Some lenders will have mortgage fees in addition to the actual mortgage itself. This could be in the form of an arrangement fee or a booking fee. Other lenders may charge for additional services such as the mortgage survey. Some mortgage brokers will also charge a fee for their service.
When buying a property, it’s not just a mortgage you’ll need. Anyone purchasing a property will always need a solicitor or conveyancer to handle the transfer of the deeds from the vendor (property seller) to the buyer, along with carrying out due diligence on your purchase.
The solicitor you use is entirely up to you. Solicitors do vary in terms of how much they charge for their services. For this reason, it’s advised to get at least three quotes before choosing.
Midterm mortgage fees
You may also incur fees during your mortgage. For instance, if you make mortgage payments late, there may be late charges. Even if you change your mortgage term or make overpayments each month, most lenders charge additional fees for making amendments midterm. Make sure you’re aware of any fees at the start of your mortgage.
First-time buyers no longer need to pay stamp duty on property prices up to £425,000 but will need to pay the standard 5% on anything over £425,000.
As an example, if the property is worth £500,000, first-time buyers will be exempt from the first £425,000 but will need to pay 5% on the remaining £75,000. This would equate to £3750 stamp duty.

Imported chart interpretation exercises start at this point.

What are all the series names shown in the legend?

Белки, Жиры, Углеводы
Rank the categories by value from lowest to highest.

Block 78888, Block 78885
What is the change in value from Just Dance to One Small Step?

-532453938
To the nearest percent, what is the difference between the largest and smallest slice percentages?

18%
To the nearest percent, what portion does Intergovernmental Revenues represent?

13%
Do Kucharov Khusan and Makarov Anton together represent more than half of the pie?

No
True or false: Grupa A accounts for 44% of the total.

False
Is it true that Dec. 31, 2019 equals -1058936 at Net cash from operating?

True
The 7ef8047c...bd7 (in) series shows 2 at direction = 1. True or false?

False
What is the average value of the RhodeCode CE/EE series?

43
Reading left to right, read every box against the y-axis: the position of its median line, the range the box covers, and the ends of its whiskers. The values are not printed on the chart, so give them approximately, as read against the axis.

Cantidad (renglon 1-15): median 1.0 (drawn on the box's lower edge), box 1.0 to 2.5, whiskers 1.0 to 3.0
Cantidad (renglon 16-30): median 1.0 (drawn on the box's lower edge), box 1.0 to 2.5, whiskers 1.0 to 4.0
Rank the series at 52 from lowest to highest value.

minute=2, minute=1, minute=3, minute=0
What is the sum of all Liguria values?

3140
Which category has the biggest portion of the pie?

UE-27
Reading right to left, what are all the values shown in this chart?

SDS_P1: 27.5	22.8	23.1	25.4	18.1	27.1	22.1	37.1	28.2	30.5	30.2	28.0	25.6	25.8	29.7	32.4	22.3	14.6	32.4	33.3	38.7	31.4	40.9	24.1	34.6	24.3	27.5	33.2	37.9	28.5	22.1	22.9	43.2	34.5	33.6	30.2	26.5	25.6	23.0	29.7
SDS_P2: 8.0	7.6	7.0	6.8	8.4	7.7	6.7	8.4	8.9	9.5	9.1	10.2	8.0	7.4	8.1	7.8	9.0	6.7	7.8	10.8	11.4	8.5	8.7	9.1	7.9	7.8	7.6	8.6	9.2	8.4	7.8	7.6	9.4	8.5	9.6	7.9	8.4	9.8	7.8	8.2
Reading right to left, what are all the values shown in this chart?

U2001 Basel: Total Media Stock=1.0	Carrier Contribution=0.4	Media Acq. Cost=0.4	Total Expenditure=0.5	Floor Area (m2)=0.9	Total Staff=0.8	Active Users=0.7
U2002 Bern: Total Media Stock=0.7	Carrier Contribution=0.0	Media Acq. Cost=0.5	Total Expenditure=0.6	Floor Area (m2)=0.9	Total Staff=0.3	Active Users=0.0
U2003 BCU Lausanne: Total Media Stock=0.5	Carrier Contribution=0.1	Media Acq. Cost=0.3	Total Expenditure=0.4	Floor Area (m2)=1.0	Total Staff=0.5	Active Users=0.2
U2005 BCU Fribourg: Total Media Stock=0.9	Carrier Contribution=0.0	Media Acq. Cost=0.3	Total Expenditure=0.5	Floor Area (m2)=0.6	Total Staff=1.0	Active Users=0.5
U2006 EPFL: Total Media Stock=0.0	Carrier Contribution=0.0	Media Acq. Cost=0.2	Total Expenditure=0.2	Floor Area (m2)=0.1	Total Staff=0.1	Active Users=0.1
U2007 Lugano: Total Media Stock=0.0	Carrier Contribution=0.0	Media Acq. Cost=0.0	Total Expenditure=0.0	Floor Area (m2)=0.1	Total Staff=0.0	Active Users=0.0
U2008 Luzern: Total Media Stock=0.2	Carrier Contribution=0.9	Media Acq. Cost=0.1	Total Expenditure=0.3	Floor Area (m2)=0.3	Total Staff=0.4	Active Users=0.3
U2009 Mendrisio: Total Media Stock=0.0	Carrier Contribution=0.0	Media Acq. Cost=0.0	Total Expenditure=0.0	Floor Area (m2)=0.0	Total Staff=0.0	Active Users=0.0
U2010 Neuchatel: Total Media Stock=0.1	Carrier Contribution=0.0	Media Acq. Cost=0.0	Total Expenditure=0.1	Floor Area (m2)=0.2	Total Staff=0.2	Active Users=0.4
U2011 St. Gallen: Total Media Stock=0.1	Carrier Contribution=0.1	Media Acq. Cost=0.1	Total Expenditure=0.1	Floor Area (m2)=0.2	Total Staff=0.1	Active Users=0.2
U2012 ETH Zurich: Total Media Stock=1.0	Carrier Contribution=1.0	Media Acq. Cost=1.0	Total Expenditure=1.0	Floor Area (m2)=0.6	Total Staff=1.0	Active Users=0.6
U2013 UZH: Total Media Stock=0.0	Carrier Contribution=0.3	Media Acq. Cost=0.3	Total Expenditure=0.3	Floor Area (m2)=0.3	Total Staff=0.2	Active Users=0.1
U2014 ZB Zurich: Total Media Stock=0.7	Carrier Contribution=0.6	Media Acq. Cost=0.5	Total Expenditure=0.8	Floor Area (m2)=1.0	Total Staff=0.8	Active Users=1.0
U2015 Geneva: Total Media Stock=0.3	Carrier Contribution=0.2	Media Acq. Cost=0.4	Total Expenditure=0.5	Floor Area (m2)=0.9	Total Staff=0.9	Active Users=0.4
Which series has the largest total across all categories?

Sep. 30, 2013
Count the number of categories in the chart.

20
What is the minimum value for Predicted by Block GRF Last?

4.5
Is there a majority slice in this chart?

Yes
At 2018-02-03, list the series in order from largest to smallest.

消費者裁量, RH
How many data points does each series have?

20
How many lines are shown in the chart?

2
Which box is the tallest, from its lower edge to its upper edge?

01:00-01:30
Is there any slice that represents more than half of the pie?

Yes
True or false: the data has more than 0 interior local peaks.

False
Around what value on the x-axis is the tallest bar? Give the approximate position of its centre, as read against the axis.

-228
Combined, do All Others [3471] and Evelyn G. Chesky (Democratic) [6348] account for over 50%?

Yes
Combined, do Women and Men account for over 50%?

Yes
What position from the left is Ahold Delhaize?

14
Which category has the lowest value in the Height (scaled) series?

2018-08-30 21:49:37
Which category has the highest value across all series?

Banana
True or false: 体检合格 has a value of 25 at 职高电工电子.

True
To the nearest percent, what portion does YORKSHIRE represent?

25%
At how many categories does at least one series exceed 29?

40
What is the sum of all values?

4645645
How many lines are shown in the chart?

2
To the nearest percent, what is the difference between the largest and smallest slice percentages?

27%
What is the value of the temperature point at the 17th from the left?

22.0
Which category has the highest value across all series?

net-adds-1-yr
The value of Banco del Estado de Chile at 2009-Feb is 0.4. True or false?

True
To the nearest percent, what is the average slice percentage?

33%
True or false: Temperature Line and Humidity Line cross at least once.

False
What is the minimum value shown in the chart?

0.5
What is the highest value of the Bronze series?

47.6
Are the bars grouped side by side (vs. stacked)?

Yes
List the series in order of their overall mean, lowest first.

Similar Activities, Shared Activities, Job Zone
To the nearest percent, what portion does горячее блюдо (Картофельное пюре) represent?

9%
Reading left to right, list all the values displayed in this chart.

You’ll be required to take out building insurance which is the bare minimum your lender will make mandatory. There are other insurances that are optional such as contents insurance, which would cover your personal belongings from theft or damage (depending on the insurance policy).
Then of course there are other insurances such as life cover, critical illness cover, income protection and sickness & accident cover. Insurances such as these are highly recommended as life can be unexpected at times and can really help you should you face difficult times.
Home moving costs
There’s then the cost of furnishing your home once you’ve moved in! Outgoings at this point can quickly add up, so be sure to plan and budget your move with additional fees and costs in mind.
Will I need a mortgage advisor?
Mortgage advisors help many first-time buyers in getting their very first mortgage. Furthermore, an advisor can clarify anything you’re uncertain of and ensure you get the perfect mortgage suited to exactly what you need.